Exercise goal
Below are some records. Reproduce them exactly from their first line through the line with "Брелок Cenmax Vigilant", inclusive.

---------- Recorded data

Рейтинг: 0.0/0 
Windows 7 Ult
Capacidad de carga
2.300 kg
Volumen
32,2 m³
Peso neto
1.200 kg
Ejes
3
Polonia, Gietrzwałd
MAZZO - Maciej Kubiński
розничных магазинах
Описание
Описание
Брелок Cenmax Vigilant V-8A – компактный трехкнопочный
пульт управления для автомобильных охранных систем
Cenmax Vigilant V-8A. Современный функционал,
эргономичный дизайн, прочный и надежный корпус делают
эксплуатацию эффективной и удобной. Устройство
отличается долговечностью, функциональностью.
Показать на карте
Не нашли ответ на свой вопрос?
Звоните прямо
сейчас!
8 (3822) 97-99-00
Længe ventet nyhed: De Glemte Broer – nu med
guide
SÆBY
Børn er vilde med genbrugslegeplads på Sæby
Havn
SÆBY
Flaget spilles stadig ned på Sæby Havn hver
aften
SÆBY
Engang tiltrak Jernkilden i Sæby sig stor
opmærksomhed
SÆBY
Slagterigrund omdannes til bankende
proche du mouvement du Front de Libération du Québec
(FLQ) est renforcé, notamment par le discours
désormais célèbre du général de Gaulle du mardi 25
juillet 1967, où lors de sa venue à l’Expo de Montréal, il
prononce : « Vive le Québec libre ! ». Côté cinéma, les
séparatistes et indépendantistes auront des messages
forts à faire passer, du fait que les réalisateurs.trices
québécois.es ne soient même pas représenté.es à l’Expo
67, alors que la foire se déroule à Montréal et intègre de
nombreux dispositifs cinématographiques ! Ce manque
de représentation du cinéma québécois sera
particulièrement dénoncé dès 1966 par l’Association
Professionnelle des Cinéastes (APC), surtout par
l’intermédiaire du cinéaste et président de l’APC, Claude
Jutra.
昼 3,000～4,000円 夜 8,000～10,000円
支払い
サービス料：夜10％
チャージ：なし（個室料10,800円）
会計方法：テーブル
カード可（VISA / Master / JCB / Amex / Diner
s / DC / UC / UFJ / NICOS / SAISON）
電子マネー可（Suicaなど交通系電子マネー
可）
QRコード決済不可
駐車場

--------------------

Solution to this problem
Рейтинг: 0.0/0 
Windows 7 Ult
Capacidad de carga
2.300 kg
Volumen
32,2 m³
Peso neto
1.200 kg
Ejes
3
Polonia, Gietrzwałd
MAZZO - Maciej Kubiński
розничных магазинах
Описание
Описание
Брелок Cenmax Vigilant V-8A – компактный трехкнопочный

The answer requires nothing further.